### Supplied passage
Skip to content

OCR Engines

OCR is used to read text out of images — both on the Extract Text page and as a fallback inside Document translation when a page is scanned (no text layer) or when you turn on Translate embedded images.

You can pick from three OCR engines.

Free, fast, offline. Needs a system install.

brew install tesseract tesseract-lang
sudo apt install tesseract-ocr tesseract-ocr-all

tesseract-ocr-all brings every supported language. To save disk, install only what you need (e.g. tesseract-ocr-fra for French).

sudo dnf install tesseract tesseract-langpack-eng tesseract-langpack-fra

Download the installer from UB Mannheim's Tesseract releases. Run it, accept the defaults — language packs are bundled.

Verify:

tesseract --version
tesseract --list-langs

In the desktop app: Settings → OCR → OCR method = Tesseract. Done.

EasyOCR

Free, offline. Great for non-Latin scripts (Chinese, Korean, Japanese, Thai). Models download on first use (~1 GB total).

uv sync --extra easyocr

In the desktop app: Settings → OCR → OCR method = EasyOCR.

The first time you use it for a language, the relevant model downloads to ~/.EasyOCR/. Subsequent runs are instant.

Google Cloud Vision

Cloud, paid (1,000 free requests / month). Highest accuracy, especially on noisy / handwritten / mixed-script content.

  1. Create a Google Cloud project
  2. Enable the Vision API
  3. Create an API key
  4. In the desktop app: Settings → Service → Google Cloud API key → paste
  5. Settings → OCR → OCR method = Google Cloud OCR

The same Google Cloud API key powers Vision OCR, Speech-to-Text, and Text-to-Speech if you also enable those APIs.

Comparing accuracy

The Settings → OCR tab has a small comparison table built in — language coverage, online/offline, cost, accuracy. Re-read it any time you're tempted to switch.

When OCR is used

Place Behaviour
Extract Text page (when method = OCR) Direct OCR on the dropped images
Translate Document → PDF OCR fallback on scan-only pages (no text layer)
Translate Document → Office with Translate embedded images on OCR + LLM vision on every embedded image

Tips

Pick the source language

Most OCR engines are much more accurate when you tell them what language to expect. The Subtitle / Document / Extract Text pages all forward your Source language picker to the OCR engine.

Tesseract is enough for clean printed text

Don't reach for cloud OCR until Tesseract / EasyOCR has actually failed on your content. They're free, fast, and surprisingly good.

### Recorded data
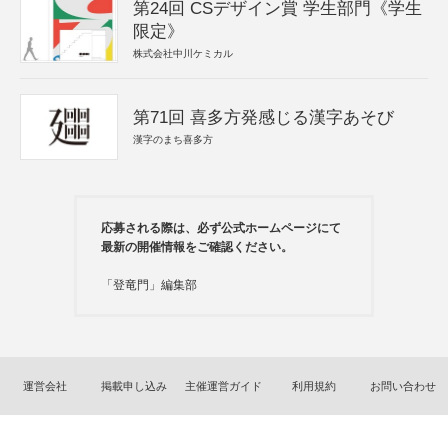
第24回 CSデザイン賞 学生部門《学生
限定》
株式会社中川ケミカル
第71回 喜多方発感じる漢字あそび
漢字のまち喜多方
応募される際は、必ず公式ホームページにて
最新の開催情報をご確認ください。
「登竜門」編集部
運営会社
掲載申し込み
主催運営ガイド
利用規約
お問い合わせ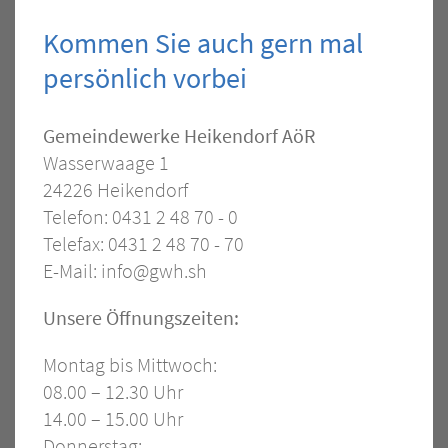
Kommen Sie auch gern mal
persönlich vorbei
Kontakt
Gemeindewerke Heikendorf AöR
Wasserwaage 1
–
24226 Heikendorf
Allgemein
Telefon: 0431 2 48 70 - 0
Telefax: 0431 2 48 70 - 70
E-Mail:
info@gwh.sh
Öffnungszeiten
Unsere Öffnungszeiten:
Montag bis Mittwoch:
08.00 – 12.30 Uhr
14.00 – 15.00 Uhr
Donnerstag:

### Exercise requirements
Using the OCR engines page above, answer these:
(a) Where does EasyOCR put a language's model the first time you use it?
(b) How many free Google Cloud Vision requests come with each month?
(c) When translating a document to PDF, which pages get OCR?

### Answer for this exercise
(a) In ~/.EasyOCR/
(b) 1,000
(c) Scan-only pages, meaning pages with no text layer